Yes, a beer sampler (with a watch that you can’t read to prove the time of day). And friends, the beer really IS better in Belgium. That second one from the left is ten percent beer. Dude. And the cherry beer was insanely good, and I generally hate flavored beers, and all things cherry in particular.
We had lunch.

Lala had lamb, because she hates sheep (it was GOOD), and I had the Brussels Mussels:

Note the sweater! Came in handy, y’all were right.
This was my view from where I sat, looking at the window in the building in front of me:
Lala, looking at the pedestrian street behind me, had a different view: we noticed as we sat there, having our early lunch, that a certain type of male did a certain thing as he walked by.

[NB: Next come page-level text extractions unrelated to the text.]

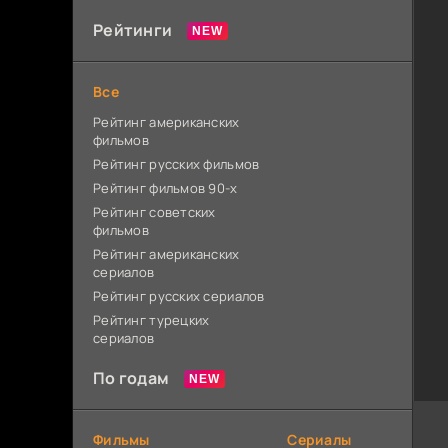
Рейтинги
Все
Рейтинг американских
фильмов
Рейтинг русских фильмов
Рейтинг фильмов 90-х
Рейтинг советских
фильмов
Рейтинг американских
сериалов
Рейтинг русских сериалов
Рейтинг турецких
сериалов
По годам
Фильмы
Сериалы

The males of about forty to fifty years old, with families trailing behind or next to them, all did the exact same thing: looked over at us, gaped, and then looked wistful.
This fellow did the same, and then sat down. He spoke French, so I don’t know exactly what he was saying, but I could imagine. We were great pals.

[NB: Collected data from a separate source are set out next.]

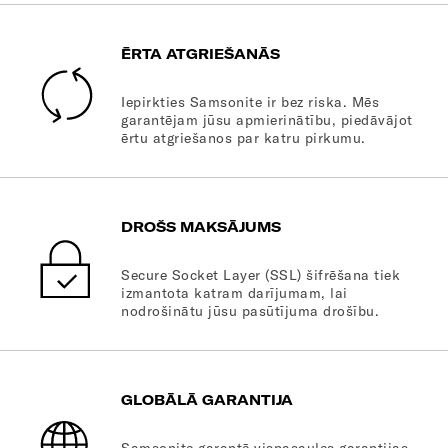
ĒRTA ATGRIEŠANĀS
Iepirkties Samsonite ir bez riska. Mēs
garantējam jūsu apmierinātību, piedāvājot
ērtu atgriešanos par katru pirkumu.
DROŠS MAKSĀJUMS
Secure Socket Layer (SSL) šifrēšana tiek
izmantota katram darījumam, lai
nodrošinātu jūsu pasūtījuma drošību.
GLOBĀLĀ GARANTIJA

So we puttered around Brussels. We’d walk, and then sit and drink more beer or coffee. We were setting the tone for the rest of the trip. I don’t think we really saw anything of Artistic Merit. We were going to go to the Beer Museum, but really. Did we need to? I thought not.
From the journal:
I’m sitting at our third café this morning (we keep moving around the square), with Lala, who is sketching. We’re tired but happy. A brass band is playing while a streetcleaner drones by. The cleaning truck is a lurid green with red stripes, and the workers wear the same color green shirts, bright orange pants, and amazingly tall green and orange striped boots. It’s wet and cool. The brass band just played a rousing rendition of YMCA. I was the only one in the square doing the arm motions.
Following this entry is a little sketch of the view in the square. Which I won’t show you, because I’m a writer, not an artist.
Can we please jump out of Europe for a moment? I just want to tell you where I am. I’m listening to the Kings of Convenience in our living room. It’s damp and foggy out, still early morning, the sun coming up over the eucalyptus trees down the culdesac. The dogs don’t understand jet lag and have no idea why I’m up this early. Harriet is snoring on the couch to my left hand, Miss Idaho is sleeping on a pillow to my right, and Clara is curled up like a tiny little puppy on the other sofa. She actually got up on the sofa, got off, went and found her blanket, pulled it up with her, arranged it, and then fell asleep on top of it. Clara makes her own bed. Border collies, damn. All are snoozing, and fall is coming, and there’s knitting later today while I watch the Amazing Race. I miss Lala like hell (I don’t like having her SO far away – it’s worse than if she were just in Idaho, say). But this is a mighty fine place to be.
I adore you, you know. The big You, the readers you, the ones I know from commenting or from blogs, and the ones I don’t know, the faithful lurkers. I thought about y’all while I was gone. I wanted to tell you about it. Those of you who read all the time, who will read all these silly words, this is for you.
Sappy me. It’s that damn Old Crow song, it’s playing now. I’m really trying to get you to listen to it, can you tell?
Okay, back to Brussels. We collected our luggage from the train station, and trained an hour south to Charleoi, where the small airport that serviced RyanAir was. We struggled off the train and onto the bus that took us to the airport.
By now we’d been up for 24 hours. We were tired. What to do? More beer!

Lala likes the Belgians.
People, this is my blog. Therefore, you generally see the photos that are flattering, because I get to choose. That’s just the way it goes. However, you have to see this. I was very tired. I went like this:

And then a second later, apparently, I went like this:

I was out for at least half-an-hour. I don’t know how Lala stayed awake to watch the bags, but she did, and that 30 minute nap got me through the next eight hours of awakeness on our trip to Venice, which shall be the next chapter.